Because there is also an important parameter called the 'Reverse Voltage' rating. It is on the next line of your data sheet, right below the 'Forward Voltage' rating. That is why you must use the term forward voltage for the parameter that you are talking about.

Don

So, it is just a voltage drop? Why wouldn't just use that term?
Waste of time...

Because, since the LED is not a resistor, the voltage across the LED is different when it is 'forward biased' than when it is 'reverse biased'. This is really where the terms forward and reverse come from. Are you beginning to understand why an engineering education takes so long?

Don

floresta:

So, it is just a voltage drop? Why wouldn't just use that term?
Waste of time...

Because, since the LED is not a resistor, the voltage across the LED is different when it is 'forward biased' than when it is 'reverse biased'. This is really where the terms forward and reverse come from. Are you beginning to understand why an engineering education takes so long?

Don

Yes, I really do, and I would never be ready to go that road!!!
XD

What I always consern, is the max. current with the Vcc I'm using, and for some reason, most of the times nothing fries. Lucky me!?

Cheers,
Kari

Your problem is right here. The 50mA value is the 'Absolute Maximum' rating. This is a value that you never want to exceed, not the value that you design for. Typically you operate at somewhere around half the absolute maximum rating.
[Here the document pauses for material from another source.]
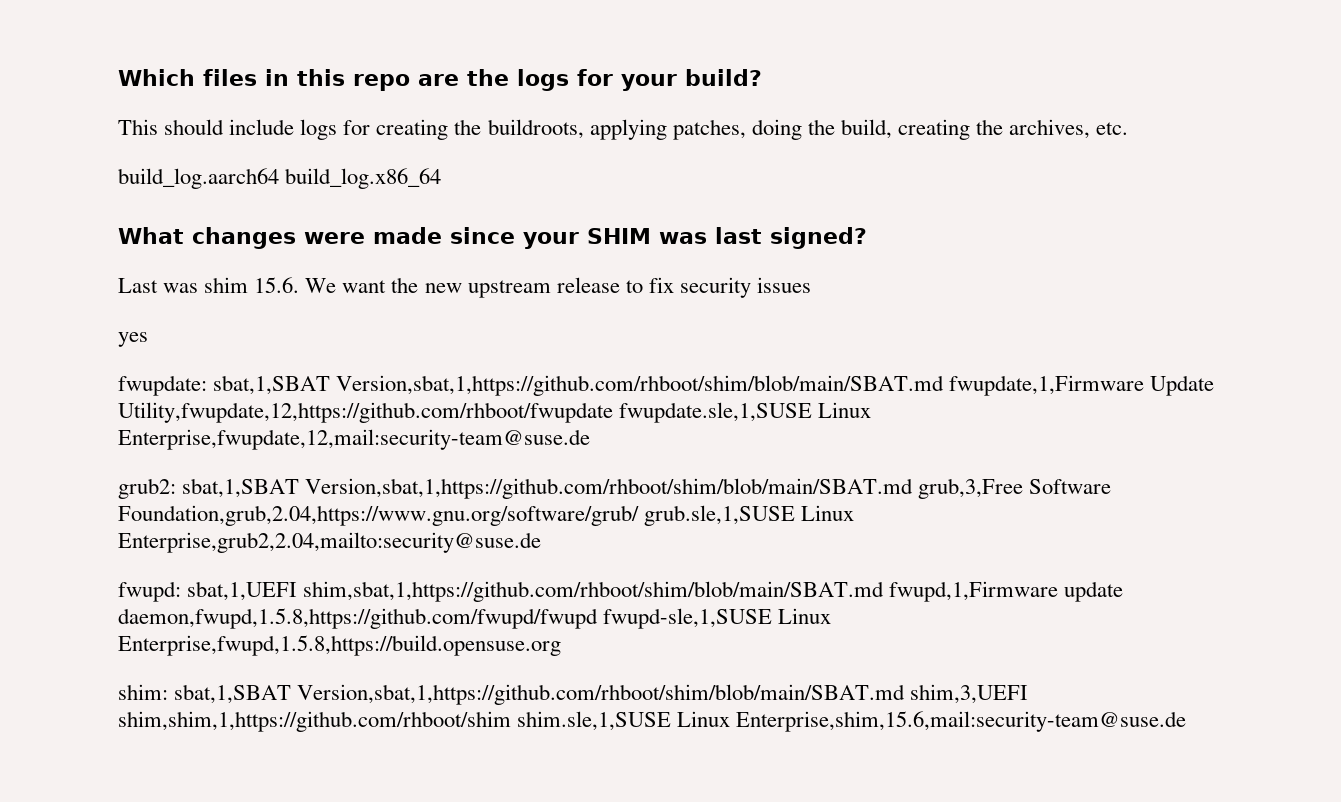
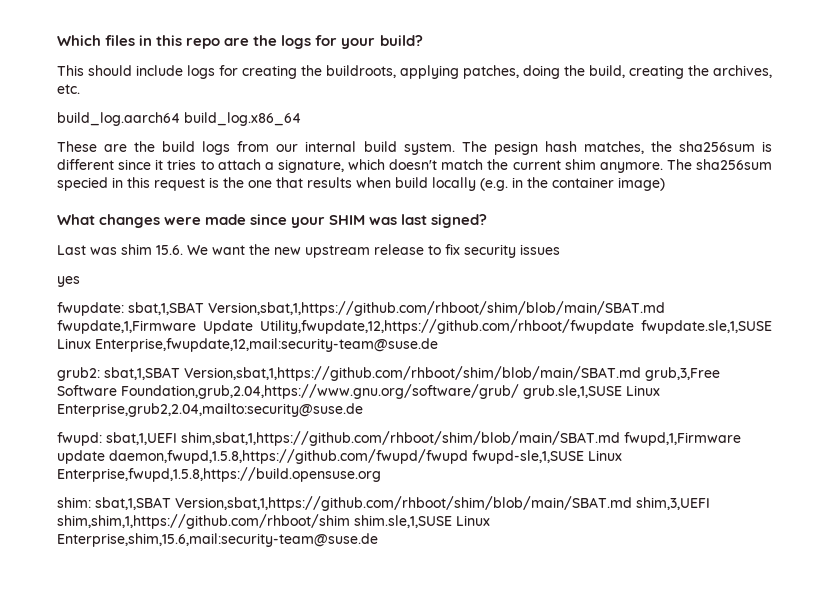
(442, 178) none -> [57,141,772,155] [57,159,772,173] [57,177,665,191] // These are the build logs from our internal build system. The pesign hash matches, the sha256sum is different since it tries to attach a signature, which doesn't match the current shim anymore. The sha256sum specied in this request is the one that results when build locally (e.g. in the container image)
I'm aware of the need to run at below the Absolute Maximum rating. The reason I'm quoting the 50mA over and over is because that's also the listest test condition for the LED. I'm not sure why the manufacturer did that other than to pad their stats if they don't expect the LED to be run at 50mA. Most seem to list current levels around 66% lower than the Absolute Maximum for their test conditions.
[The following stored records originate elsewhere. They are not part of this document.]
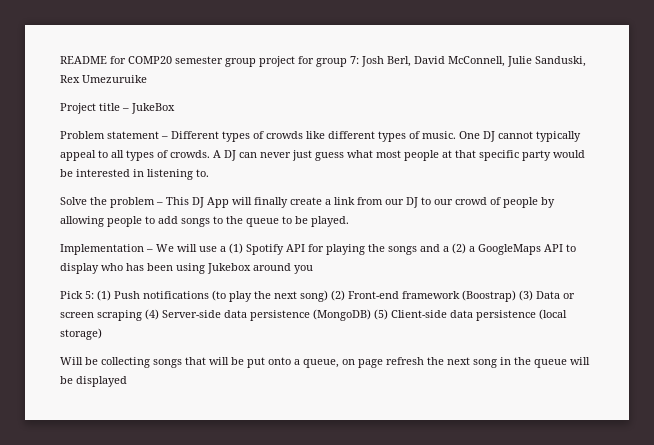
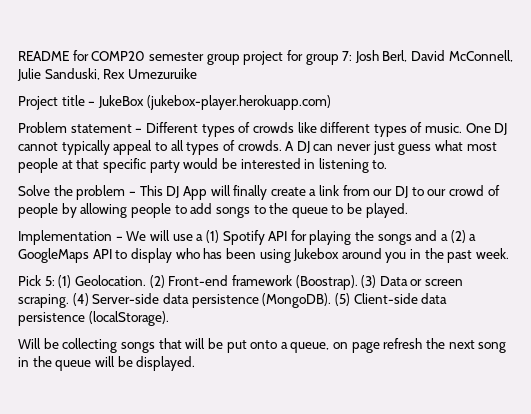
(175, 108) none -> [146,95,331,110] (jukebox-player.herokuapp.com)
(313, 269) none -> [410,248,510,263] in the past week.
[114,290,328,302] Push notifications (to play the next song) -> [74,275,146,286] Geolocation.
[462,290,516,302] (Boostrap) -> [295,275,358,290] (Boostrap).
[97,310,142,321] scraping -> [18,294,69,308] scraping.
[313,309,371,321] (MongoDB) -> [262,293,332,308] (MongoDB).
[539,309,567,320] [60,328,102,340] (local storage) -> [88,311,169,326] (localStorage).
[76,376,127,387] displayed -> [136,356,196,371] displayed.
At 25mA your LED should have a (nominal) forward voltage of around 3.75 volts so your resistor should be around 50 ohms.
You have correctly surmised that you must settle for a lower current in order to operate such an LED from a 5v supply.
But they will work if you lower the current.

Thank you. I've asked about that several times, but this is the first straight answer I've gotten.
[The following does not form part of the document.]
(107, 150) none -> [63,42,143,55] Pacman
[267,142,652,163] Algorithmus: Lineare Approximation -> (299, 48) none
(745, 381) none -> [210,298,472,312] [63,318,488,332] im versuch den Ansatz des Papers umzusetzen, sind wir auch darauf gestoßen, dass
Forward voltage is the voltage drop across an LED. In other words, if you put an LED in a circuit with a 5v source, and its forward voltage is 2.4v, then you will read 5v-2.4v, ie 2.6v at the anode of the LED. (I think!)

This is ambiguous because we don't know where the resistor is and it is wrong regardless of how you connect the circuit. You really measure voltage between two points, not 'at' a point. When you express the voltage 'at' a certain point then the other point is assumed and the assumption is typically some common point, frequently referred to as 'ground'. So in this case if you have the resistor connected to the + side of the battery and the LED between the resistor and the - side of the battery (ground) then the voltage 'at' the anode is 2.4v. If you have the LED connected to the + side of the battery and the resistor between the LED and the - side of the battery (ground) then the voltage 'at' the anode is 5v (unless you have the LED in backwards).

So, you're saying that if I have:
(-) --> resistor --> -led+ --> (+)

And I touch my probes to (-) and the + side of the led, I'll get 5v... whichs makes sense since the + side of the led is also connected directly to (+) and the potential difference between (-) and (+) with nothing else between would be 5v.

But if I have:
(-) --> -led+ --> resistor --> (+)

And I touch my probles to (-) and to the + side of the led, I'll get 2.4v... which I can only assume is because of the resistor being there. But I'm not sure I understand how that works.

Lastly, to take it a step further, if I have this setup:
(-) --> -led1+ --> -led2+ --> resistor --> (+)

And I touched a probe to (-) and to led1's + terminal, what would I read?
And what would I read if I touched a probe to (-) and led2's + terminal?

Also, why am I not reading 2.6v at those points if my LEDs forward voltage is 2.4v? I thought you could supply two leds with a 2.4fv off a 5v supply and have 0.2v left over that the resistor needs to dissipate?

Why don't you connect it up and probe it? Much easier to learn that way.